For a cross-tabulation, plots measures of local association with bars of varying height and width, using ggplot2.

ggassoc_assocplot(data, mapping, measure = "std.residuals",
                  limits = NULL, sort = "none",
                  na.rm = FALSE, na.value = "NA",
                  colors = NULL, direction = 1, legend = "right")

Arguments

data

dataset to use for plot

mapping

aesthetics being used. x and y are required, weight can also be specified.

measure

character. The measure of association used to fill the rectangles. Can be "phi" for phi coefficient, "or" for odds ratios, "std.residuals" (default) for standardized (i.e. Pearson) residuals, "adj.residuals" for adjusted standardized residuals or "pem" for local percentages of maximum deviation from independence.

limits

a numeric vector of length two providing limits of the scale. If NULL (default), the limits are automatically adjusted to the data.

sort

character. If "both", rows and columns are sorted according to the first factor of a correspondence analysis of the contingency table. If "x", only rows are sorted. If "y", only columns are sorted. If "none" (default), no sorting is done.

na.rm

logical, indicating whether NA values should be silently removed before the computation proceeds. If FALSE (default), an additional level is added to the variables (see na.value argument).

na.value

character. Name of the level for NA category. Default is "NA". Only used if na.rm = FALSE.

colors

vector of colors that will be interpolated to produce a color gradient. If NULL (default), the "Temps" palette from rcartocolors package is used.

direction

Sets the order of colours in the scale. If 1, the default, colours are as output by RColorBrewer::brewer.pal(). If -1, the order of colours is reversed.

legend

the position of legend ("none", "left", "right", "bottom", "top"). If "none", no legend is displayed.

Details

The measure of local association measures how much each combination of categories of x and y is over/under-represented.
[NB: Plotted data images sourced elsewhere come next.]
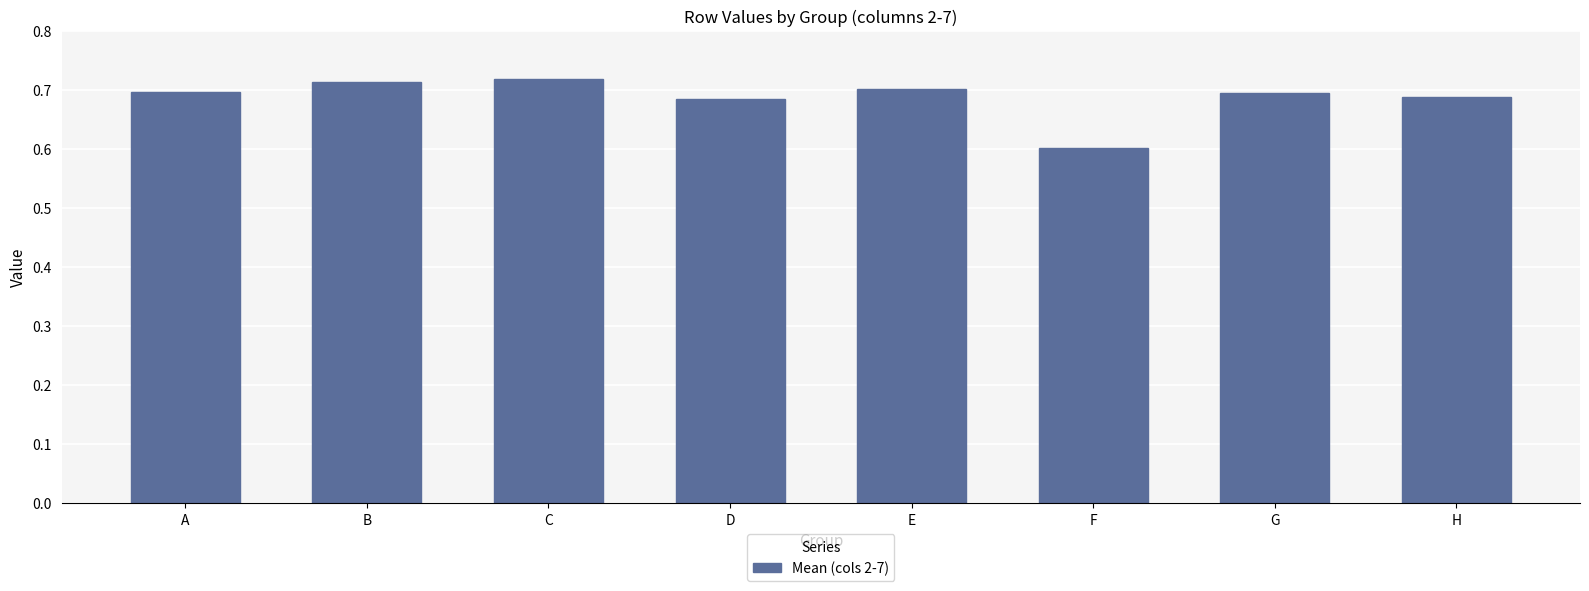

What is the smallest value displayed?

0.6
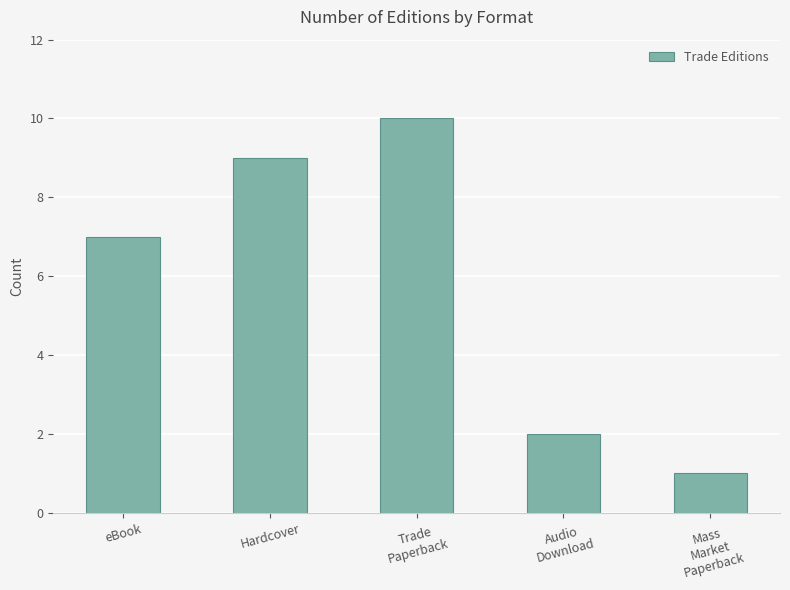

At which label is the value closest to 5?

eBook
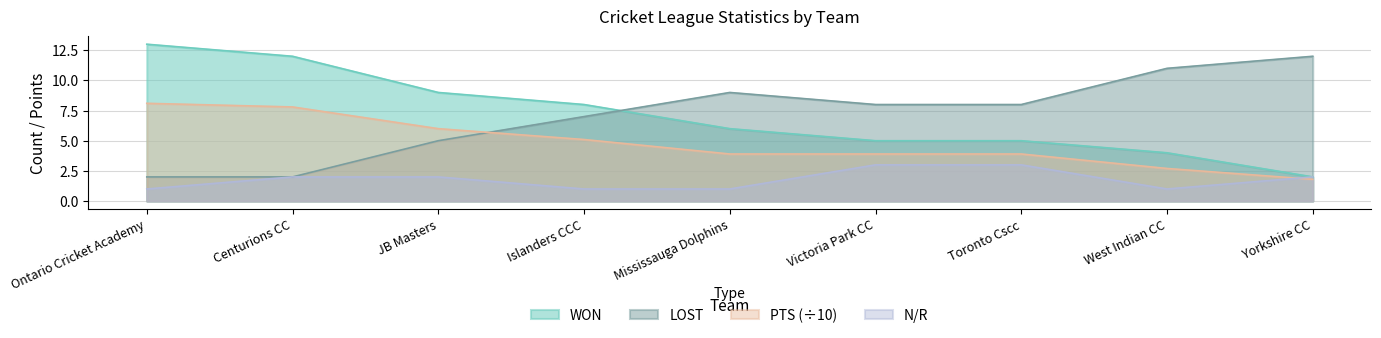

Where is LOST nearest to the value 7?

Islanders CCC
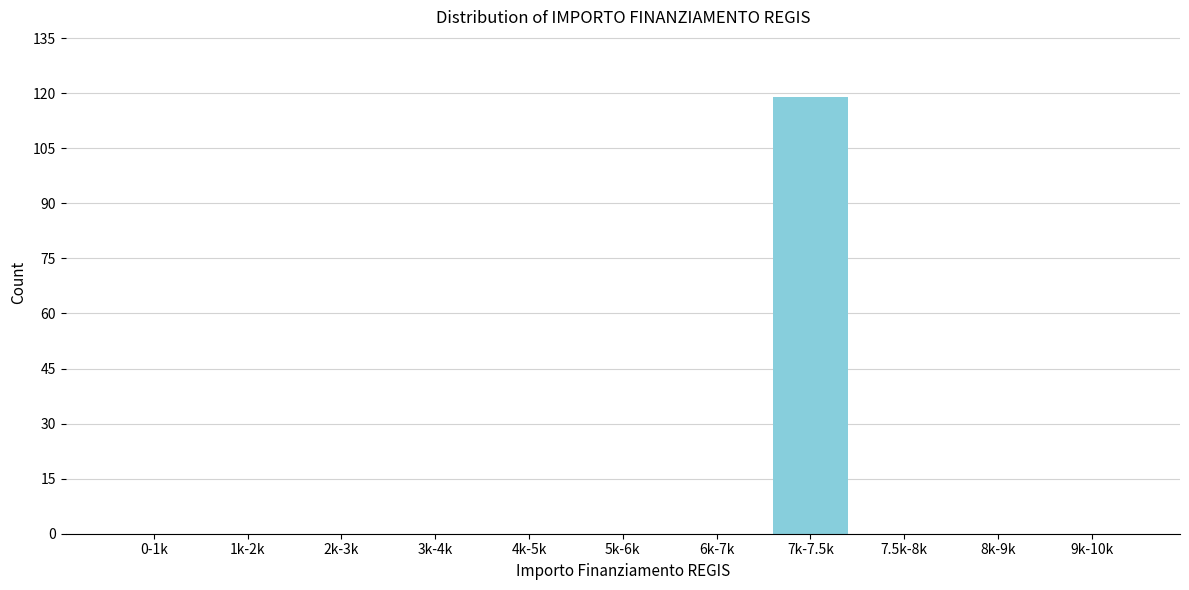

Reading left to right, list all the values displayed in this chart.

0-1k=0	1k-2k=0	2k-3k=0	3k-4k=0	4k-5k=0	5k-6k=0	6k-7k=0	7k-7.5k=119	7.5k-8k=0	8k-9k=0	9k-10k=0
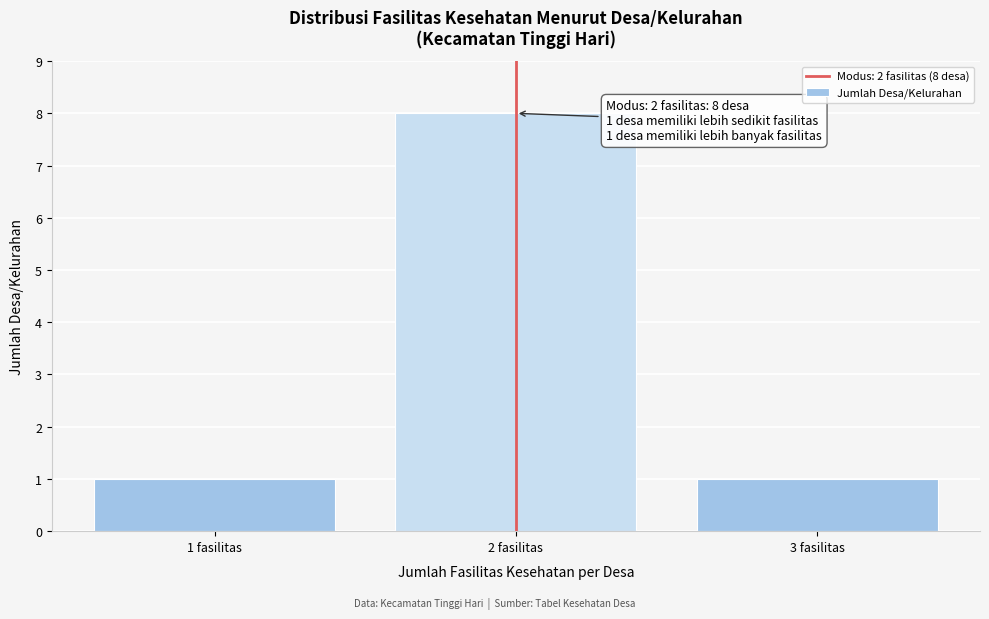

Reading left to right, extract all data points from this chart.

1	8	1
The bars vary in width according to the square root of the expected frequency. They vary in height and color shading according to the measure of association. If the measure chosen is "std.residuals" (Pearson's residuals), as in the original association plot from Cohen and Friendly, the area of the bars is proportional to the difference in observed and expected frequencies.

This function can be used as a high-level plot with ggduo and ggpairs functions of the GGally package.

Value

a ggplot object

References

Cohen, A. (1980), On the graphical display of the significant components in a two-way contingency table. Communications in Statistics—Theory and Methods, 9, 1025–1041. doi:10.1080/03610928008827940.

Friendly, M. (1992), Graphical methods for categorical data. SAS User Group International Conference Proceedings, 17, 190–200. http://datavis.ca/papers/sugi/sugi17.pdf

Author

Nicolas Robette

Examples

data(Movies)
ggassoc_assocplot(data=Movies, mapping=ggplot2::aes(Country, Genre))